Почему Прованс? Вот именно, почему?.. Почему, однажды с ним познакомившись, навсегда попадаешь под его чары, почему он пробуждает голод, который невозможно утолить? Хорошо, но что же это такое Прованс? Нужны долгие годы близкого с ним общения, чтобы понять: Прованс не уголок земли, а способ мышления, особое состояние духа, которое возникает, когда изо дня в день слышишь доносящиеся из прошлого голоса, слившиеся с повседневностью мифы, речь камней, света, облаков; нужно просто открыть его в себе, разглядеть наслаивающиеся один на другой пласты времени, приноровиться видеть как существующие, так и несуществующие вещи, научиться общаться с призраками, находить места, которых нет, а быть может, никогда и не было?
Независимо от времени, места рождения и того, где ты в данную минуту находишься, однажды начинаешь тосковать по Провансу, как тоскуют по счастливым дням детства. Потому что Прованс, подобно Греции, Риму и всему Средиземноморью, своего рода предназначение; это наше сказочное отечество. Каждый из нас имеет на него право наравне с теми, кто здесь родился и живет. Здесь мы возвращаемся к своим корням, поскольку мы европейцы, наследники одной традиции.
Прованс сотнями нитей связывает тебя с прошлым: эллинскость, романскость свежие следы Фредерика Мистраля, Альфонса Додэ, Марселя Паньоля, Ива Бонфуа, Жана Жионо; ах эта скачка по зеленым холмам Люр бок о бок с благородным карбонарием, гусарским полковником Анджело[143], спешащим к соляным складам в онемевшем от ужаса, обезлюдевшем от холеры Маноске; эти колокола над крышами городков, как осиные гнезда прилепившихся к скалам; эти святые, рыцари и трубадуры, одиннадцать тысяч девственниц под кружевными парусами[144], замки, башнями упирающиеся в небо, философские диспуты на языке шуадит в вестибюле папского дворца, пророчества Нострадамуса из Сен-Реми, ночные обряды consolamentum[145] среди римских стел.

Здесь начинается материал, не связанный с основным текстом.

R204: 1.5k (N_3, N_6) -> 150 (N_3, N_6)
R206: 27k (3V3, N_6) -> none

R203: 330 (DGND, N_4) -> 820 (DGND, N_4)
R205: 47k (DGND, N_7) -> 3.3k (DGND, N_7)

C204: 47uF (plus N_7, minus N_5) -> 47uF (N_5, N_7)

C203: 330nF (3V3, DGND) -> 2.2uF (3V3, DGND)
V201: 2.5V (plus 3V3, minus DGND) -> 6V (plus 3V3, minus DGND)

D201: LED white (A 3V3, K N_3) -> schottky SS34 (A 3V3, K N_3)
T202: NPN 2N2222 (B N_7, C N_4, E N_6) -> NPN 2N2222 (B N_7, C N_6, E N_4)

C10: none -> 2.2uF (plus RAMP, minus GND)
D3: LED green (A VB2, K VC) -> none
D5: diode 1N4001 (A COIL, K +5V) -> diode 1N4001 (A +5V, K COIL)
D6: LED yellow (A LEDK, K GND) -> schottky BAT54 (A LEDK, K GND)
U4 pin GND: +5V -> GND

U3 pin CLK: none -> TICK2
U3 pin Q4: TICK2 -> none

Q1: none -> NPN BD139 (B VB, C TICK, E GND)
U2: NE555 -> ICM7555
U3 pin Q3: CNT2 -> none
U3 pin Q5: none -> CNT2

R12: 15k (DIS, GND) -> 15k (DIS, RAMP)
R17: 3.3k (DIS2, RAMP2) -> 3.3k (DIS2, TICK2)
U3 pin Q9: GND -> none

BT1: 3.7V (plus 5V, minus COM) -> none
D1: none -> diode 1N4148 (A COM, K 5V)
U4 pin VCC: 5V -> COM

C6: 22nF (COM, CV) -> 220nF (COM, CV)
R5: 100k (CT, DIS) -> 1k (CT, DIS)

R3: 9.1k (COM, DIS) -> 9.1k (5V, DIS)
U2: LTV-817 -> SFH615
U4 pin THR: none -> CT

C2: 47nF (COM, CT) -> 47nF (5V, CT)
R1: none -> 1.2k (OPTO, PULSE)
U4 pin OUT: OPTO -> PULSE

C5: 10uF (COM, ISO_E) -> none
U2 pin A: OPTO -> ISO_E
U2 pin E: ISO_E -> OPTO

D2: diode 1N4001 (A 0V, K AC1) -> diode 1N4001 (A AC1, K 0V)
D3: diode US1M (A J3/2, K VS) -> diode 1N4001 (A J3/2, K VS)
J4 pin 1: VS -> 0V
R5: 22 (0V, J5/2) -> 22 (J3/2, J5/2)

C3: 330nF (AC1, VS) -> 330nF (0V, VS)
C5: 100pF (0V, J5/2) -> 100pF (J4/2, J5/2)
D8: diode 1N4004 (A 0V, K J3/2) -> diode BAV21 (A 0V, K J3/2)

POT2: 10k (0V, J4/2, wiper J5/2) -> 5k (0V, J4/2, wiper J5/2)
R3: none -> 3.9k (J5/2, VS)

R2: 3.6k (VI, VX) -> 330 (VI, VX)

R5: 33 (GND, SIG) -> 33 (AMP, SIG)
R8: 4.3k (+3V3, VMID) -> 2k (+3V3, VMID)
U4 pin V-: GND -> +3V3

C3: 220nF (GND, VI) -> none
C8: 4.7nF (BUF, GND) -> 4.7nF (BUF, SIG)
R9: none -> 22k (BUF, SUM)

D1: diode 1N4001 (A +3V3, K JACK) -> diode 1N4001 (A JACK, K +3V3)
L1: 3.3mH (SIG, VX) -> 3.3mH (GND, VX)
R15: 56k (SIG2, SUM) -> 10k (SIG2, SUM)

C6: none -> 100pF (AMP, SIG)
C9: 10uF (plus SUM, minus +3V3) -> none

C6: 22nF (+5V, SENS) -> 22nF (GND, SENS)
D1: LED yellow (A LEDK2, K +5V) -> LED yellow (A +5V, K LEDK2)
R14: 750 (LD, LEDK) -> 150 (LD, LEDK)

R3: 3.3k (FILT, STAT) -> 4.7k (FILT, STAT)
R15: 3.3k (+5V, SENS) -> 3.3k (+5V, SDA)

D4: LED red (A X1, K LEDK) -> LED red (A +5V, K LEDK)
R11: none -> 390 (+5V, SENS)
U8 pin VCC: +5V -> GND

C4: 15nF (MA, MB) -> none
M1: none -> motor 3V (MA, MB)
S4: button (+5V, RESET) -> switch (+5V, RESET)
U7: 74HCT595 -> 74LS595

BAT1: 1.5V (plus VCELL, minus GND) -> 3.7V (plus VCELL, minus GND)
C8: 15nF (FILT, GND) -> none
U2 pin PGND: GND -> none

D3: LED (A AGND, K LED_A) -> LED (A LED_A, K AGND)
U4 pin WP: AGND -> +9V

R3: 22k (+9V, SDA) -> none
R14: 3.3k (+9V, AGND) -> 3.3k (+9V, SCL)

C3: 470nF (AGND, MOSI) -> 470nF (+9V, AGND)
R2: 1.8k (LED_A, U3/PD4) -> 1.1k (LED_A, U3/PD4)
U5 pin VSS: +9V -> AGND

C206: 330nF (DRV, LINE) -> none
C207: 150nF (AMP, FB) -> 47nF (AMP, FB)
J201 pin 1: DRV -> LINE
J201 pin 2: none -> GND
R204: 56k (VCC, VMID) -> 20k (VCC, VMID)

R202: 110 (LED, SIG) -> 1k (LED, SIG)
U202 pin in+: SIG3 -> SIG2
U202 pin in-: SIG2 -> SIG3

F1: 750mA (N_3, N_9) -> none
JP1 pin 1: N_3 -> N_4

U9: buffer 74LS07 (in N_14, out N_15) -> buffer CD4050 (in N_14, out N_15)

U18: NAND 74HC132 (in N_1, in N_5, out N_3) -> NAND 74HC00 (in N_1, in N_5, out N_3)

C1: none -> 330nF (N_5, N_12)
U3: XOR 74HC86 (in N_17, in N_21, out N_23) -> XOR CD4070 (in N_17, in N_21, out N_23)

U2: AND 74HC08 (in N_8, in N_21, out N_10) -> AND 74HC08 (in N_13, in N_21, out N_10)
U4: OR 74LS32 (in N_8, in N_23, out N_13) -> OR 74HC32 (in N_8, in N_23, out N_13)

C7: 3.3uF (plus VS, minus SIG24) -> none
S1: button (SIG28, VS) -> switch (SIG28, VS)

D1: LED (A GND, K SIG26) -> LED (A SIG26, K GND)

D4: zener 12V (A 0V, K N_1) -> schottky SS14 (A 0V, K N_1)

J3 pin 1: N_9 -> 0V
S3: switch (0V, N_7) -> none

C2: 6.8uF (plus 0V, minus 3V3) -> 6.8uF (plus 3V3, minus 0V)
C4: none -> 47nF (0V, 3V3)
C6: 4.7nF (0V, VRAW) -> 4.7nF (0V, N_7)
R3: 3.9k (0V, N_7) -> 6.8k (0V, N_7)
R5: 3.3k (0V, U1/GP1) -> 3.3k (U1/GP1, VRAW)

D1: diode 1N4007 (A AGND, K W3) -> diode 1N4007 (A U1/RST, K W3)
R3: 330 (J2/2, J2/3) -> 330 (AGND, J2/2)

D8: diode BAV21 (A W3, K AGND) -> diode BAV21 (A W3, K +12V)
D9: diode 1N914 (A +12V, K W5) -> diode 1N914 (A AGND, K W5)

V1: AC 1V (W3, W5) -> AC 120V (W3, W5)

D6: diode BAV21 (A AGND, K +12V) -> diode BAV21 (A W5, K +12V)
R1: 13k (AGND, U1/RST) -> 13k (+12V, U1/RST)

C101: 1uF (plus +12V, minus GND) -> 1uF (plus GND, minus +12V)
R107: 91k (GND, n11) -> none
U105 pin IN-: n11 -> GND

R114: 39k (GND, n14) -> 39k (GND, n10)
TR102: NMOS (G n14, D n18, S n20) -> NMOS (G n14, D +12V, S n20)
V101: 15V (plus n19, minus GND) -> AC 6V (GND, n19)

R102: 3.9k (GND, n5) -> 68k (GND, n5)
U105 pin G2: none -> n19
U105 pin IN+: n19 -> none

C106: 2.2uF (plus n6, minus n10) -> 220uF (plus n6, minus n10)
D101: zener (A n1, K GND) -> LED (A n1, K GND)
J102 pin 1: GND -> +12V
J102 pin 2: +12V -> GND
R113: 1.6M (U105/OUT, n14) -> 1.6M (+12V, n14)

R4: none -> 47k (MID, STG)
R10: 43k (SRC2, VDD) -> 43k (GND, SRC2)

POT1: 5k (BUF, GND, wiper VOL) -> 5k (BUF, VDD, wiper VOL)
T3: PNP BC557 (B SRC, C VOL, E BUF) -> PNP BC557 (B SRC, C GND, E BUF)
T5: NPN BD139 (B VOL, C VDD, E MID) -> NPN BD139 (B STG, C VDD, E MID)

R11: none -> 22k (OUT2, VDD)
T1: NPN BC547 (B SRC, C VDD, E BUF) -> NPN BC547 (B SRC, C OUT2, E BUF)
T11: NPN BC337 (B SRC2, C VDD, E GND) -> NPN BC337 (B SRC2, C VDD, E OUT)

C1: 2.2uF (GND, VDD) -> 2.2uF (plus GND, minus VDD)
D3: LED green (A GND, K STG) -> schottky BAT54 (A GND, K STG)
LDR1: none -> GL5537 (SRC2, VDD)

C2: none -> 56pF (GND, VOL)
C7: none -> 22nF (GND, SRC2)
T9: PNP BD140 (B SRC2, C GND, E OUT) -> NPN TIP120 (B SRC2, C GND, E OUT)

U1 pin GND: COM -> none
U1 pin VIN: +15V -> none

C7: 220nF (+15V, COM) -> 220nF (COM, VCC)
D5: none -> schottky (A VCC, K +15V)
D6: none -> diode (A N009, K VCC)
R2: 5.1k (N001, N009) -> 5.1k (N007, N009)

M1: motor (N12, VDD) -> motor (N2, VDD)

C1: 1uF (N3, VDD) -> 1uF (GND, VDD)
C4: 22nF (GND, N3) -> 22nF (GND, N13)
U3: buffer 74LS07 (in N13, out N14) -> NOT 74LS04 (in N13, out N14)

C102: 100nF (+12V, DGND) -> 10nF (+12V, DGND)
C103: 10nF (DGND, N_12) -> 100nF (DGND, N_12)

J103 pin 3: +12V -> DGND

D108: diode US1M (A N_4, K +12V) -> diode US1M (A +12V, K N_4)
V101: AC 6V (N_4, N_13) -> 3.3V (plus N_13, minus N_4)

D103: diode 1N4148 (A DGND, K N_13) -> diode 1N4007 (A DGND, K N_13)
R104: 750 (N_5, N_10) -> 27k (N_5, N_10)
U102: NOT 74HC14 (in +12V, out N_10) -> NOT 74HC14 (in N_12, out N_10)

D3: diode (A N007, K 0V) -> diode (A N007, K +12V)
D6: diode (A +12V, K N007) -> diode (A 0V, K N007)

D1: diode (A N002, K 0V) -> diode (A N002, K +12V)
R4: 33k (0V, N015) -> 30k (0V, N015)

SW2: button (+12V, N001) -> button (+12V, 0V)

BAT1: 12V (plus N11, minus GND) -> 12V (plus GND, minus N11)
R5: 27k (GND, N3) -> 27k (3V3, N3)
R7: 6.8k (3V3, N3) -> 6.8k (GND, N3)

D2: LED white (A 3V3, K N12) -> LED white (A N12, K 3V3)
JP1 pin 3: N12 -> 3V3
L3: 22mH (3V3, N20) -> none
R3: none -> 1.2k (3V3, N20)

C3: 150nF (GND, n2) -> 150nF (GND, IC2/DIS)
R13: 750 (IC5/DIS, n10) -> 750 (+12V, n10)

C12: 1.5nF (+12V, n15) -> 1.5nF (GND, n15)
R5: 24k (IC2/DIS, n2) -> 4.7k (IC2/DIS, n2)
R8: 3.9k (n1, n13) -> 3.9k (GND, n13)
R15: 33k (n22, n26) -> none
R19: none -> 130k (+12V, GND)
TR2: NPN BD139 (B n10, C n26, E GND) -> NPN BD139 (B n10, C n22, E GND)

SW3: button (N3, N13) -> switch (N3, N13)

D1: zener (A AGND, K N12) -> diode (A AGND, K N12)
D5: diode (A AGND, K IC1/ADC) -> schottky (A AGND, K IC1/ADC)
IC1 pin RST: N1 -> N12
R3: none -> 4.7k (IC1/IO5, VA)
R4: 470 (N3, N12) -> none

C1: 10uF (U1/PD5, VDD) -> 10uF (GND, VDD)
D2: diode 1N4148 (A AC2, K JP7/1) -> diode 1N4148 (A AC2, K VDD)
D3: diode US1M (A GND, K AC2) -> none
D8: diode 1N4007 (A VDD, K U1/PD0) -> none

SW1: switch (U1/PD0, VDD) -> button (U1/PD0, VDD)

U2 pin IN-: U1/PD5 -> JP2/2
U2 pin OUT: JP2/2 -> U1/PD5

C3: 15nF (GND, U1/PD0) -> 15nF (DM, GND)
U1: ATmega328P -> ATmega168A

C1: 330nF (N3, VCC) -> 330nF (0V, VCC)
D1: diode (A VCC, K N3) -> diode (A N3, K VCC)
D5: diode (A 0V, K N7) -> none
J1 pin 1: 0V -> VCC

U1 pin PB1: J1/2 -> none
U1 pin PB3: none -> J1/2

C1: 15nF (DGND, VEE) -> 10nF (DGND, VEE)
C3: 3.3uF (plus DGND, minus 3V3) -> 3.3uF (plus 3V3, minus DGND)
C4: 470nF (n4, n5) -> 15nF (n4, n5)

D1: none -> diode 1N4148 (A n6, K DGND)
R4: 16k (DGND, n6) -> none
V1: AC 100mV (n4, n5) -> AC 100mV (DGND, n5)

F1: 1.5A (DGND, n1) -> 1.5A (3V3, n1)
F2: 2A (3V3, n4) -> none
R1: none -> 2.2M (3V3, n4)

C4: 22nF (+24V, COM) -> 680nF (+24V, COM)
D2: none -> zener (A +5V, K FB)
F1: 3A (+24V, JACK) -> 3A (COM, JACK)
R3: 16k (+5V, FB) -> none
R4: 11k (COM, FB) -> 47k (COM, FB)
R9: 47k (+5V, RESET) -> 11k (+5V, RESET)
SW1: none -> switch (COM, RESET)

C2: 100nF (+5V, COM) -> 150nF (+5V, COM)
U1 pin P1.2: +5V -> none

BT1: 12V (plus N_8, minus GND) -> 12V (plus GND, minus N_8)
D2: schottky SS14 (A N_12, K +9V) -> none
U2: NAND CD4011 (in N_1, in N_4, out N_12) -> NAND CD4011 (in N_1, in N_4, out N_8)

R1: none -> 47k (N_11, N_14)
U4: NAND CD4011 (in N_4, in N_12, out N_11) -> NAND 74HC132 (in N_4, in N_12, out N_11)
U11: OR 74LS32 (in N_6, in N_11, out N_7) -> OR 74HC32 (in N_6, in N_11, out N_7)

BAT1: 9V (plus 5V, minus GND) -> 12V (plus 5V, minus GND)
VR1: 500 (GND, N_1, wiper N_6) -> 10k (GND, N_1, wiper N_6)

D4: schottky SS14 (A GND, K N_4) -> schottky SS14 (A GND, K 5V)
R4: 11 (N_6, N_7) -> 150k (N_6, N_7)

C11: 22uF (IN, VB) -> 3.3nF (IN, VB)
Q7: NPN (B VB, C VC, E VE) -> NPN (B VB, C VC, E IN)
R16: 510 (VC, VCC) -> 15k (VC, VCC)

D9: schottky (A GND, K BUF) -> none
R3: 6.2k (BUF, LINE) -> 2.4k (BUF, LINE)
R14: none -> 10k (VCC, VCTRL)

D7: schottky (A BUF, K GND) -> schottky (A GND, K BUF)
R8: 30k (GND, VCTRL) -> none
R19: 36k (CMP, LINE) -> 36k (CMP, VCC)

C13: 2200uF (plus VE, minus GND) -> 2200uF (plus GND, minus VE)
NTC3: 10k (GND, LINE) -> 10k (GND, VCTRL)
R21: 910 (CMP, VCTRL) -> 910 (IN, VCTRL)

Прованс это картины: кружащее над головой солнце цвета расплавленной серы, фиолетовые и зеленые пятна в траве, поля маков, деревья, оплетенные плющом, блики света на каменных стенах, сонные цикады в сумерках. А быть может, картины из более далекого прошлого, из другого времени, другой жизни; не досмотренный до конца сон о древности, фантасмагорический театр теней: лесистые склоны Малых Альп, где среди ущелий скитается жалоба Эхо, звучит топот копыт кентавра, сквозь колючие заросли дрока пробирается тень бородатого козлоногого сатира, который, покрикивая, хихикая, оскальзаясь на скалах, гоняется за нимфами?
Когда это началось?
Возможно, со встречи с мэтром Арнаутом Даниэлем, в буколических рощах Орея учившим флорентийского изгнанника искусству терцины, а может, с рассказа Плутарха о хитроумии Мария, который при Аквах Секстиевых разбил несметное войско варваров[146], или же еще в школьные годы с декламирования Юлия Цезаря в ритме марша легионов, отстукиваемом линейкой по краю кафедры: Gallia est omnis divisa in partes tres. Quarum unam incolunt Belgae, aliam Aquitani, tertiam qui ipsorum lingua Celtae, nostra Galli appellantur[147].